_Exercise:_ Images in the data are to be skipped, while every line is restated exactly as written.

Collected data
▼

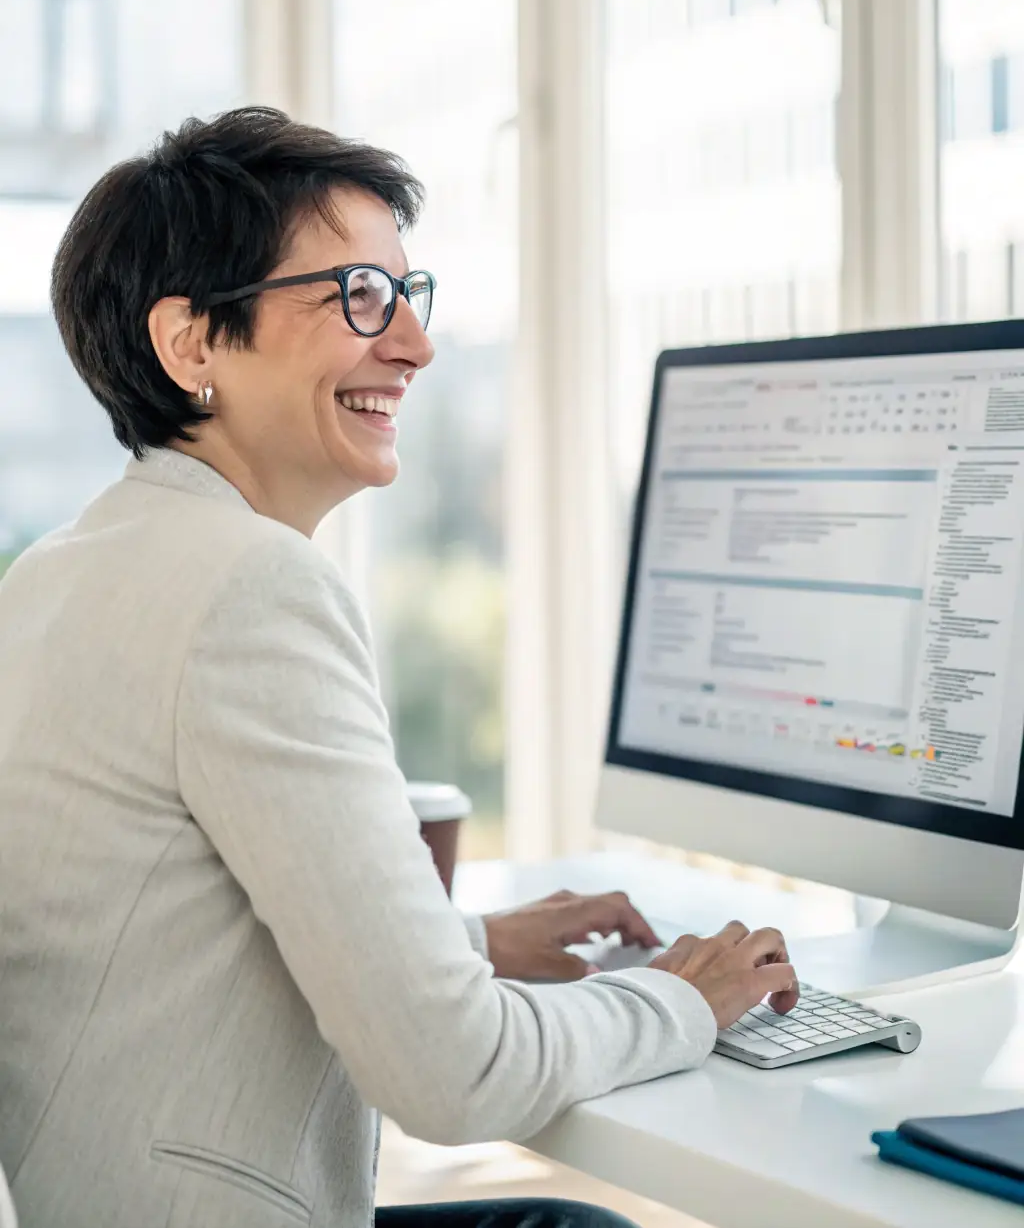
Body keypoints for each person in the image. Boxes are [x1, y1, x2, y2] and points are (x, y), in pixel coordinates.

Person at [0, 108, 797, 1228]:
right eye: (356, 298)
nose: (414, 346)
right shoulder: (248, 587)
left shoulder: (64, 567)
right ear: (190, 344)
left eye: (405, 298)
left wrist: (462, 945)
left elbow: (166, 944)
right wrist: (681, 997)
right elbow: (455, 1075)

▲

_Response:_
Body keypoints for each person in the image. Boxes are [x1, y1, x2, y2] and points are (x, y), in pixel coordinates.

Person at [0, 108, 797, 1228]:
right eye: (356, 298)
nose: (414, 346)
right shoulder: (248, 587)
left shoulder: (64, 567)
right ear: (190, 344)
left eye: (405, 298)
left wrist: (462, 945)
left elbow: (166, 944)
right wrist: (681, 997)
right elbow: (455, 1075)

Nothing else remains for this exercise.